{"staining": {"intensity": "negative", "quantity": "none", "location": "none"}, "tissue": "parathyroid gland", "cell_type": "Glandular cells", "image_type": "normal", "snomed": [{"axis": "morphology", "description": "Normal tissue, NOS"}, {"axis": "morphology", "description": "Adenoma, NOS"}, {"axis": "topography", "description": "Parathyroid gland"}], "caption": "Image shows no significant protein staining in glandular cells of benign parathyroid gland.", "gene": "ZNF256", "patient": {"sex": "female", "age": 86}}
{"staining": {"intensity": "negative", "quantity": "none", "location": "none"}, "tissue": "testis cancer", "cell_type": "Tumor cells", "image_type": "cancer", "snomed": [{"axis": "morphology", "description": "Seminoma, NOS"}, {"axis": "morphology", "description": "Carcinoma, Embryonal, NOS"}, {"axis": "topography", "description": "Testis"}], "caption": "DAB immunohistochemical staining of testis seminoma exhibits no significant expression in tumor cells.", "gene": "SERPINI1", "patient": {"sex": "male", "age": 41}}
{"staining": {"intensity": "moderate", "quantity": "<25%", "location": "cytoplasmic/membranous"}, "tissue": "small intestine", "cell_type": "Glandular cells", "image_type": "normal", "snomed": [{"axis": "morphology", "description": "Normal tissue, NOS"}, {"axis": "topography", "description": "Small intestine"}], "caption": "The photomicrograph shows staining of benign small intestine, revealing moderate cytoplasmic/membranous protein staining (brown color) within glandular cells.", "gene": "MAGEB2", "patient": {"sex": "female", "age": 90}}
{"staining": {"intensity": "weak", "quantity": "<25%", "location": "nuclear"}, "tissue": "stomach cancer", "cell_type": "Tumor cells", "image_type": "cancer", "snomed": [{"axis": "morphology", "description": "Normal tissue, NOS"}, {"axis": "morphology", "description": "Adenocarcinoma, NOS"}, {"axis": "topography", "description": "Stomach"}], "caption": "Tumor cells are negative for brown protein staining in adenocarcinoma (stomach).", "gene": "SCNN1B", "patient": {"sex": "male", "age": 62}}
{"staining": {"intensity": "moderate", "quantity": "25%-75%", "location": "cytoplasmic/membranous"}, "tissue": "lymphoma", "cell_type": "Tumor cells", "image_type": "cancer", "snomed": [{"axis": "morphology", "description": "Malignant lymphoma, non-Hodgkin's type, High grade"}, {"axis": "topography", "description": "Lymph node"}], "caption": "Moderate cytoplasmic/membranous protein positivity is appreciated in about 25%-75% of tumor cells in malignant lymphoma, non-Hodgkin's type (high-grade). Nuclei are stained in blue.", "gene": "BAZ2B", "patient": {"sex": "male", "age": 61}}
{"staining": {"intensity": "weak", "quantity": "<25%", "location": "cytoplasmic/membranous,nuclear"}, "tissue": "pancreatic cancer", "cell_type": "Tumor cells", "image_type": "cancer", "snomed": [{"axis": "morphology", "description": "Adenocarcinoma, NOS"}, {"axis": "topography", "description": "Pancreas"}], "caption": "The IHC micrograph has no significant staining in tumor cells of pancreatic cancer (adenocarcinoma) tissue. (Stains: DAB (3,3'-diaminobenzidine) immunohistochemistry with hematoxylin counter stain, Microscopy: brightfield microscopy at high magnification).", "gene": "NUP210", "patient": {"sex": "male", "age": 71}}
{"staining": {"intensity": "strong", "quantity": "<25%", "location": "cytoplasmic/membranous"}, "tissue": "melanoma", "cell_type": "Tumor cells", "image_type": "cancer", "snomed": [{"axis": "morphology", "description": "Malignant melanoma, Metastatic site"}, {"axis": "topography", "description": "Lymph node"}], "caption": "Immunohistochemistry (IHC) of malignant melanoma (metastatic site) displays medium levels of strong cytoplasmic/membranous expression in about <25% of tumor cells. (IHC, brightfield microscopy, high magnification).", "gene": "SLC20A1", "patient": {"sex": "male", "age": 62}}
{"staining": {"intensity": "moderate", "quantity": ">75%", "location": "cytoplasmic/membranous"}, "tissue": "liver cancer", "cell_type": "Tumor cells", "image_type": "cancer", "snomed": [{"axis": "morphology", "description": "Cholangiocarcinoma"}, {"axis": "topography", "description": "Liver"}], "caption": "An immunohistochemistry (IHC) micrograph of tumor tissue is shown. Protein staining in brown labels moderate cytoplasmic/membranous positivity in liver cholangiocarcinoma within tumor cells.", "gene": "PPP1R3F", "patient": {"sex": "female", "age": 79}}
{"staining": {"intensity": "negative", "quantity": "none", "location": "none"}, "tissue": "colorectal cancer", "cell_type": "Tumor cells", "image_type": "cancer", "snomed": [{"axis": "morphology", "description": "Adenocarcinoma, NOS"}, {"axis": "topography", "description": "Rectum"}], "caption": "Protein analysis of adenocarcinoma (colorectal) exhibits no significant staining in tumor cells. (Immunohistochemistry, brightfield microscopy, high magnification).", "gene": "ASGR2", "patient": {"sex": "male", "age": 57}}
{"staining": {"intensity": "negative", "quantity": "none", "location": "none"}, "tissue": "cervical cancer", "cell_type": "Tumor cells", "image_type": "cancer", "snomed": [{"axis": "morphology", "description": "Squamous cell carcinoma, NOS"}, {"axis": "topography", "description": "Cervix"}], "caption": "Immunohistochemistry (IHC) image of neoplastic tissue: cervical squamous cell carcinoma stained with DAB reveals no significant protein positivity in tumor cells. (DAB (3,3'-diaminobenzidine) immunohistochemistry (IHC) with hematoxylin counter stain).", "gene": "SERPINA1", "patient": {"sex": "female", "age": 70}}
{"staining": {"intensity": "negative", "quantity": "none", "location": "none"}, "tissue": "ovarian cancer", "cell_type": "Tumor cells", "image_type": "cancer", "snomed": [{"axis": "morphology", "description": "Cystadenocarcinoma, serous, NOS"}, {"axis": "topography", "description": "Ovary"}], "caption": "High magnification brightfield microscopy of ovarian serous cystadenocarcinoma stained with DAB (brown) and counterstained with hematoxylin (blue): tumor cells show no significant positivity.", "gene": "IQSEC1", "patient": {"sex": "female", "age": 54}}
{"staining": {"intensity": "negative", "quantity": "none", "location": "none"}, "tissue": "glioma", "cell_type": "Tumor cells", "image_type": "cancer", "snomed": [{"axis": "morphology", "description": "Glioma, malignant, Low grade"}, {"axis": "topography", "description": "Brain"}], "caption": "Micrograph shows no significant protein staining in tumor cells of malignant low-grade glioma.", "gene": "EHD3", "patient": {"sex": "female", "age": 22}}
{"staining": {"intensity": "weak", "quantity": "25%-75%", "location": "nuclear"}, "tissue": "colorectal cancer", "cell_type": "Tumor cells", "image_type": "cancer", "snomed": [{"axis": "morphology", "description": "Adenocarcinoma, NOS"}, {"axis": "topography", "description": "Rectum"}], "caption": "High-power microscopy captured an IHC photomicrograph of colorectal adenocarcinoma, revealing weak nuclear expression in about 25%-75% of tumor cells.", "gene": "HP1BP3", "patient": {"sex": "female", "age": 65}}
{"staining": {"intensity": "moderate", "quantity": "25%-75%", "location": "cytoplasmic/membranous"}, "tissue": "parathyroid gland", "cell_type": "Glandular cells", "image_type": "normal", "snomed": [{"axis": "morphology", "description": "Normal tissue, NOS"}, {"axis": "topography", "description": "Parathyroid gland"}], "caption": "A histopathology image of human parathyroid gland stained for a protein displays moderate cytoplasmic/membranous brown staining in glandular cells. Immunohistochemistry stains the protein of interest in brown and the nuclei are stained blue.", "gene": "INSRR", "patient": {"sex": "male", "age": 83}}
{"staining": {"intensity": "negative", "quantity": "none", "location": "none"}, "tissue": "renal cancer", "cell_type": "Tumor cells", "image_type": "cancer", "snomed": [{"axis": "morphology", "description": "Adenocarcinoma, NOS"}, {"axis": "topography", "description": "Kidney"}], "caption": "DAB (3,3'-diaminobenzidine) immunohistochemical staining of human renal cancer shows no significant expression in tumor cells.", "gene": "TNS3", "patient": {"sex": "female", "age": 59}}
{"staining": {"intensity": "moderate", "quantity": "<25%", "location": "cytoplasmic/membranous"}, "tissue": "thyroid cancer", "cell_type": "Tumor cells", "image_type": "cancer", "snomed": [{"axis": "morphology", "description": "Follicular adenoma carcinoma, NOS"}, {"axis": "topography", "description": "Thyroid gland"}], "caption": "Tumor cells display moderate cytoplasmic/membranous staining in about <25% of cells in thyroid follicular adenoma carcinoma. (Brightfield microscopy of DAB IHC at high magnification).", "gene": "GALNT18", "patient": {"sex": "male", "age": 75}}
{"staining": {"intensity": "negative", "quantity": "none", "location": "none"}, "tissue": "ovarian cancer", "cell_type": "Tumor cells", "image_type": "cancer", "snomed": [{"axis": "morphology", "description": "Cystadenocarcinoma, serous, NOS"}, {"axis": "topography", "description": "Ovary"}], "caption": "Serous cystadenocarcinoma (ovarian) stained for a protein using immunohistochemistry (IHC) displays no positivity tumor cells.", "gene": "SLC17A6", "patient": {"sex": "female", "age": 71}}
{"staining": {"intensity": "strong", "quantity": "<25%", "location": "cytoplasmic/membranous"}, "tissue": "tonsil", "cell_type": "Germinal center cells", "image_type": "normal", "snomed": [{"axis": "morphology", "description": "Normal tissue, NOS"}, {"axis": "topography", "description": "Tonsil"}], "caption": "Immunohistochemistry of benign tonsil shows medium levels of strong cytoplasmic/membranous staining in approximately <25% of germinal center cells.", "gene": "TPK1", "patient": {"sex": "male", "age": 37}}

_EXERCISE PROMPT_. All lines in the listing above from the line containing "(IHC) of malignant" to the line containing "(IHC) image of", inclusive, should be retyped exactly; no other lines should appear.

_YOUR RESPONSE_.
{"staining": {"intensity": "strong", "quantity": "<25%", "location": "cytoplasmic/membranous"}, "tissue": "melanoma", "cell_type": "Tumor cells", "image_type": "cancer", "snomed": [{"axis": "morphology", "description": "Malignant melanoma, Metastatic site"}, {"axis": "topography", "description": "Lymph node"}], "caption": "Immunohistochemistry (IHC) of malignant melanoma (metastatic site) displays medium levels of strong cytoplasmic/membranous expression in about <25% of tumor cells. (IHC, brightfield microscopy, high magnification).", "gene": "SLC20A1", "patient": {"sex": "male", "age": 62}}
{"staining": {"intensity": "moderate", "quantity": ">75%", "location": "cytoplasmic/membranous"}, "tissue": "liver cancer", "cell_type": "Tumor cells", "image_type": "cancer", "snomed": [{"axis": "morphology", "description": "Cholangiocarcinoma"}, {"axis": "topography", "description": "Liver"}], "caption": "An immunohistochemistry (IHC) micrograph of tumor tissue is shown. Protein staining in brown labels moderate cytoplasmic/membranous positivity in liver cholangiocarcinoma within tumor cells.", "gene": "PPP1R3F", "patient": {"sex": "female", "age": 79}}
{"staining": {"intensity": "negative", "quantity": "none", "location": "none"}, "tissue": "colorectal cancer", "cell_type": "Tumor cells", "image_type": "cancer", "snomed": [{"axis": "morphology", "description": "Adenocarcinoma, NOS"}, {"axis": "topography", "description": "Rectum"}], "caption": "Protein analysis of adenocarcinoma (colorectal) exhibits no significant staining in tumor cells. (Immunohistochemistry, brightfield microscopy, high magnification).", "gene": "ASGR2", "patient": {"sex": "male", "age": 57}}
{"staining": {"intensity": "negative", "quantity": "none", "location": "none"}, "tissue": "cervical cancer", "cell_type": "Tumor cells", "image_type": "cancer", "snomed": [{"axis": "morphology", "description": "Squamous cell carcinoma, NOS"}, {"axis": "topography", "description": "Cervix"}], "caption": "Immunohistochemistry (IHC) image of neoplastic tissue: cervical squamous cell carcinoma stained with DAB reveals no significant protein positivity in tumor cells. (DAB (3,3'-diaminobenzidine) immunohistochemistry (IHC) with hematoxylin counter stain).", "gene": "SERPINA1", "patient": {"sex": "female", "age": 70}}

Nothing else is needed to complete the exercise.